Thanks for all the great work here @Michael_Maggs. In terms of UX I agree with the gist of what you’ve said above. In addition to a call to action link from the Listen page of the contribution portal, we’d want to highlight guidelines on the Speak page too. Making contribution an informed process on both sides of a clip may be most beneficial.

This is content we would also want to make available via the FAQ and through our upcoming About page implementation (where we outline the overall recording and validation process).

In the terms of longer outlook UX goals, we’d ideally create an ‘onboarding flow’ where concepts like this are presented earlier to lower the barrier for new visitors to get started. This is precisely where something like a video could be very effective indeed. cc @ajay.dixon

@nukeador it’d be most helpful to work with @lsaunders to get an initial implementation of this guideline work into our sprints when ‘finalized’; e.g. a guideline page w/link from the contribution portal and FAQ.

dabinat · March 14, 2019, 3:56am

Something to add to the list would be ambiguous sentences.
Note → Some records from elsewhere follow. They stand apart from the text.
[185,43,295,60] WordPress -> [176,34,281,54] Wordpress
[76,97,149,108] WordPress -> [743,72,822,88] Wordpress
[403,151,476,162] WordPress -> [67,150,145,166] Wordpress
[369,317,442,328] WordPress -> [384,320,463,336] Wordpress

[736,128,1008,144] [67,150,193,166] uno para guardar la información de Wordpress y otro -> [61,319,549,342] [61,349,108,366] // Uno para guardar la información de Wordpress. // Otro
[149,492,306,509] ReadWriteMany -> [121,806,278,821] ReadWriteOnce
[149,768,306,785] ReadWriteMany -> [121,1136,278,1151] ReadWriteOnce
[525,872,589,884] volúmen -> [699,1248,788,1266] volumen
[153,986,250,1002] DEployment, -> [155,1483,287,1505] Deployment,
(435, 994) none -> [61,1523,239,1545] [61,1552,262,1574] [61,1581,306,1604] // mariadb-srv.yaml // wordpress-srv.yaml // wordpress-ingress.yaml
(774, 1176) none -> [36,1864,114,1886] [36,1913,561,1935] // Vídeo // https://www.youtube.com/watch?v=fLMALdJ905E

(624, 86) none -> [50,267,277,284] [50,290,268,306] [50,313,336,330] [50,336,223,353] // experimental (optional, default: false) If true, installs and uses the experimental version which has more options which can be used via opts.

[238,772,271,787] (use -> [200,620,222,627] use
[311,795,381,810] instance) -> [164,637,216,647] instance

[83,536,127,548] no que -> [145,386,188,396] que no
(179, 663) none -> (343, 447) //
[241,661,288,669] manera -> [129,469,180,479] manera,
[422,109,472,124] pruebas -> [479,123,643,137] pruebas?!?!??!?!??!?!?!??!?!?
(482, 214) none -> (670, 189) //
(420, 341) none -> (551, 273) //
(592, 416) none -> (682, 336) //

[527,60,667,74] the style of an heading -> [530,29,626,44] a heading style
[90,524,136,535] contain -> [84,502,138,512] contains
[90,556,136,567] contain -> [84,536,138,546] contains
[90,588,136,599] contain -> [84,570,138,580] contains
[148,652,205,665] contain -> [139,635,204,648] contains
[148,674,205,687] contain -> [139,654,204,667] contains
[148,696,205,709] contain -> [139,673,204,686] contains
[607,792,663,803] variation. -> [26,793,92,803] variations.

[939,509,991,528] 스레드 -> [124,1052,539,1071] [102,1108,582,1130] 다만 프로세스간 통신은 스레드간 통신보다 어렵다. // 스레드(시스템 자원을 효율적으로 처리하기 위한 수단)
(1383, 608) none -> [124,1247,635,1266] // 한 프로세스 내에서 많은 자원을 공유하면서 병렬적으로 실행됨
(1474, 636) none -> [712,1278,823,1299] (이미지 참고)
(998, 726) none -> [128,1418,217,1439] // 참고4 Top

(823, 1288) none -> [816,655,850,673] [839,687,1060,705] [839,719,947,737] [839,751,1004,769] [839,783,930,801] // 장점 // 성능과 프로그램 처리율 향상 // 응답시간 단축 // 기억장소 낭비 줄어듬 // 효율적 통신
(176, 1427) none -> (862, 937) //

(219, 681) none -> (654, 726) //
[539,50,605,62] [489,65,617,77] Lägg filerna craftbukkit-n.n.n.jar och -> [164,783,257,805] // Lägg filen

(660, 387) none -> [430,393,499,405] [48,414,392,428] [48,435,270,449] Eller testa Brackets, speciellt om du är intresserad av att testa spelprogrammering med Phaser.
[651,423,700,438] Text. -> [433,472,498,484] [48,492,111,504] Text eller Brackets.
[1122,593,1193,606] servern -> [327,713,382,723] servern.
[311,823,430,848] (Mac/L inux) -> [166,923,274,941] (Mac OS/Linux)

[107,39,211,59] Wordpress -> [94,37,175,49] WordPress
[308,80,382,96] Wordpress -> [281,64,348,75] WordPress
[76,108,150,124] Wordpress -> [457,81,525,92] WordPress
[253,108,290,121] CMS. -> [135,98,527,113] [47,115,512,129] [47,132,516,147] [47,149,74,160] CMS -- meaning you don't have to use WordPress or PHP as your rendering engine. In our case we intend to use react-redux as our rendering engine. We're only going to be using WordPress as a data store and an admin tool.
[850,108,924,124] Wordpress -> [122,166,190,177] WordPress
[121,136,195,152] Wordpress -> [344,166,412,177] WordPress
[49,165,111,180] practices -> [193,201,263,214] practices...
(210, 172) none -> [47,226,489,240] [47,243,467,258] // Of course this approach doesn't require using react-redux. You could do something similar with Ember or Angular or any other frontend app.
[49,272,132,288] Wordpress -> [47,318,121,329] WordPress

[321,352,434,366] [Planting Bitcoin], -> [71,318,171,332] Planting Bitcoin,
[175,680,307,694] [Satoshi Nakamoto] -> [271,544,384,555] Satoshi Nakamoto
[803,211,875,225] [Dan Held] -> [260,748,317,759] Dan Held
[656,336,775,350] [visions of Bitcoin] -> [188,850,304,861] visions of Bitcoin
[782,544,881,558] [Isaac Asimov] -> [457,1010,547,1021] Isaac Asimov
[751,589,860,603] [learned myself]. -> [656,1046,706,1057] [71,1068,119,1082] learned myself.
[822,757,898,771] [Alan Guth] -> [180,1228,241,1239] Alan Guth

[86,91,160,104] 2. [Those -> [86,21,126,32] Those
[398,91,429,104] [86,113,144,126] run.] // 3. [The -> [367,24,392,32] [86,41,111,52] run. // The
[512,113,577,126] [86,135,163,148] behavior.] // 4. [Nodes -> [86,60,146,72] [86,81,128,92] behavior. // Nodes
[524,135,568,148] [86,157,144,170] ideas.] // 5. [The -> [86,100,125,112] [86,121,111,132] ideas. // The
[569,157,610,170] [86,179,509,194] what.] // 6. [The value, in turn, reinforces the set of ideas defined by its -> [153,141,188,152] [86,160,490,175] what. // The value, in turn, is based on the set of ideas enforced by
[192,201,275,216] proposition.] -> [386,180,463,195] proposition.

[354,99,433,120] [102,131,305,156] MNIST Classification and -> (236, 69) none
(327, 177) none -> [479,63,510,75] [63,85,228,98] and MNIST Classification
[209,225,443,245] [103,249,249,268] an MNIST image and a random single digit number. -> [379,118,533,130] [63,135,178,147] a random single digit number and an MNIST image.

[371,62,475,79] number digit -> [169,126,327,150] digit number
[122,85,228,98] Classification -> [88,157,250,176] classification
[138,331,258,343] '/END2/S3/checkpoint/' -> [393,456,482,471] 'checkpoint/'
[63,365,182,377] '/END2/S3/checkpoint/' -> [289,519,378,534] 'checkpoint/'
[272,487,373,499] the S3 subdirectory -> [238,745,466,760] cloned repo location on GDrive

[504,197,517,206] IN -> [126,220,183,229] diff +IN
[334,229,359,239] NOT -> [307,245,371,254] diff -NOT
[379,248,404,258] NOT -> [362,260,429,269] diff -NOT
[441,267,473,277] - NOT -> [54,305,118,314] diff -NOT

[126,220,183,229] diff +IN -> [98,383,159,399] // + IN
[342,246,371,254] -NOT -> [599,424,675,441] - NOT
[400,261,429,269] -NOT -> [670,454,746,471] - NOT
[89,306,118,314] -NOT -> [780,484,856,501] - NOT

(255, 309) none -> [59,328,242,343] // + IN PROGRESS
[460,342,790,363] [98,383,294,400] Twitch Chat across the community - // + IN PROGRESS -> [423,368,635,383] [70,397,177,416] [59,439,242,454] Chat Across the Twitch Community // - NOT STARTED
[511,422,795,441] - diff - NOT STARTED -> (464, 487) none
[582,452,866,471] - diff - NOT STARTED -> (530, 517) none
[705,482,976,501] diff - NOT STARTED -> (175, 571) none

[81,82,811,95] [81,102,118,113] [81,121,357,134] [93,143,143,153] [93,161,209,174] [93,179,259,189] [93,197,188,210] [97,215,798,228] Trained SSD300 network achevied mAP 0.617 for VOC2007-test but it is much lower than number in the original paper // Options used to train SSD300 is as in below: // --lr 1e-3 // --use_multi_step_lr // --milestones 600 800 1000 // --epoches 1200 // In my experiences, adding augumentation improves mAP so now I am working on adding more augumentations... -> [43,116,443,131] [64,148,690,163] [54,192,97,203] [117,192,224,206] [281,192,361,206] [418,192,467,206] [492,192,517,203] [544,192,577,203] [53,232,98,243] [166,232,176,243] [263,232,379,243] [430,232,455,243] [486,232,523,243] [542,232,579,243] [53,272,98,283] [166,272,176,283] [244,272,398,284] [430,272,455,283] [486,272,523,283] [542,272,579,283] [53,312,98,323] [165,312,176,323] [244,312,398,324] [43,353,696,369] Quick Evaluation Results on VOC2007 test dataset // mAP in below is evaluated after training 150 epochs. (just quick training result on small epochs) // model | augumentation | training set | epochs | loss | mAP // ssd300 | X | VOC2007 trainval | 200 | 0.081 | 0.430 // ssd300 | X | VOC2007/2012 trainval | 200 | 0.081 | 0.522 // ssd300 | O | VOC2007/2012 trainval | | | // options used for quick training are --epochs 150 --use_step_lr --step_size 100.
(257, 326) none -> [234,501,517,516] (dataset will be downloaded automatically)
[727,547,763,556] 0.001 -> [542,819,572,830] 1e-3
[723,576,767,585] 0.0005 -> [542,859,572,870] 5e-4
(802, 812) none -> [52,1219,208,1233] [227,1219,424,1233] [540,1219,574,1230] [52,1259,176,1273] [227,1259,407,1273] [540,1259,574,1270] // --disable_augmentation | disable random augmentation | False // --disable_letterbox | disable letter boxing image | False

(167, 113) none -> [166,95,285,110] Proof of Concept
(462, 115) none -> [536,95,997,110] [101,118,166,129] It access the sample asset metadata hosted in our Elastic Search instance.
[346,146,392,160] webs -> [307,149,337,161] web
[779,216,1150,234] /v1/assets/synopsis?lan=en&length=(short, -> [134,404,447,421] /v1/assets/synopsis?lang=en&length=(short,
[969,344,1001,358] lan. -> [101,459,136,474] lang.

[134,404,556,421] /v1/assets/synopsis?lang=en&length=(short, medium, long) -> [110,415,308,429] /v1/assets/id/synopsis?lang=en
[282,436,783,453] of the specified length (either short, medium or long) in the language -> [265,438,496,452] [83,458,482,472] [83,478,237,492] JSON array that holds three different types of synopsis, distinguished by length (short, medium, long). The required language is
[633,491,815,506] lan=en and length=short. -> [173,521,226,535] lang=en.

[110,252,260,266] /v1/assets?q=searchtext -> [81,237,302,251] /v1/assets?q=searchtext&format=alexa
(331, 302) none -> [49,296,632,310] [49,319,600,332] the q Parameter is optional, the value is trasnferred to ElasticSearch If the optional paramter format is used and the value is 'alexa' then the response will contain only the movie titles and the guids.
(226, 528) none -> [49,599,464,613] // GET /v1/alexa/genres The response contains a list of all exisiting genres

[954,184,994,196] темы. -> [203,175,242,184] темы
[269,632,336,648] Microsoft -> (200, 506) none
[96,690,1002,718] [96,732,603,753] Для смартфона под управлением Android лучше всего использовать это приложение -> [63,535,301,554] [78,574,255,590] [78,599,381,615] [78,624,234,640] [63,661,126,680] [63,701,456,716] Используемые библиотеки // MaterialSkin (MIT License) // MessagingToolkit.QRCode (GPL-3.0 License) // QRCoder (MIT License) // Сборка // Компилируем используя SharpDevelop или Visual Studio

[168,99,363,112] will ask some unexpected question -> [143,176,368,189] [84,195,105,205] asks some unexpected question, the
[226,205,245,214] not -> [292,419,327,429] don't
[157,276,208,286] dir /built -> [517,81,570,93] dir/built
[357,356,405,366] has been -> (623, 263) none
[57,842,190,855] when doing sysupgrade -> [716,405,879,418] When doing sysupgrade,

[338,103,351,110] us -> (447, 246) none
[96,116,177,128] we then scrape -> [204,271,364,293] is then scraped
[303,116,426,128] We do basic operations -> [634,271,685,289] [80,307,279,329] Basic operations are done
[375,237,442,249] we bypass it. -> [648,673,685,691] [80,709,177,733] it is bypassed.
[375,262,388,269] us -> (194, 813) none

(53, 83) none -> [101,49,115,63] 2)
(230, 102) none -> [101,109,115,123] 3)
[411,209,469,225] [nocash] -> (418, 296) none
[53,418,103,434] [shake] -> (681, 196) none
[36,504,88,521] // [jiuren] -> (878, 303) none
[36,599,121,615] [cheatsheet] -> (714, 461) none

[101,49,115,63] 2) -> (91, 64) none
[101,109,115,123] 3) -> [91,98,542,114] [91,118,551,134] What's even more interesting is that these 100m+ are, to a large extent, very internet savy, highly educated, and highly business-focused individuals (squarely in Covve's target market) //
An example from the current corpus would be:

I only read the quotations.

The sentence has no errors but it’s still unclear what the correct pronunciation is.

Michael_Maggs · March 14, 2019, 8:09am

@dabinat I would think that is an issue that the algorithm simply has to cope with. It’s an annoying feature of the English language that can’t be avoided.

Michael_Maggs · March 14, 2019, 8:13am

@mbranson Thanks for the feedback. If it would be useful I could work up some similar guidelines to be linked from Speak page. They can be largely based on the same examples, but the focus would need to be slightly different.

Michael_Maggs · March 14, 2019, 11:04am

I’m wondering if we should tighten up the section of the guideline covering mispronunciations. When validating, I very frequently come across mispronunciations by non-native English speakers. Examples over the last half-hour include

‘bass drop’ (with a short ‘a’, as in the fish) [Bass drop]
‘Hewgee’ [Hughie]
‘jinny pigs’ [guinea pigs]
‘chemical’ (with the ‘ch’ pronounced as in chalk) [chemical]
‘contain-ed’ (three syllables) [contained]
‘It bet me’ [It beat me]
‘laat’ [laughed]
‘calorim-Ater’ [calorimeter]
‘knitting’ (with the k and n both pronounced) [knitting]

While I can’t be absolutely sure that these aren’t valid pronunciations that I’ve simply never heard before, it seems more likely that the reader is simply guessing.

How should these be handled? What do others do?

ajay.dixon · March 14, 2019, 12:04pm

I tend to click ‘no’ and move on for extreme mispronounced words. I’m of the opinion that soon enough, another speaker from their nationality will submit a correct recording.

I would click no for all of your examples, maybe the bass drop & calorimeter might be ok.

Any ambiguous pronunciation where I’m not sure, I click ‘skip’. That doesn’t happen very often though.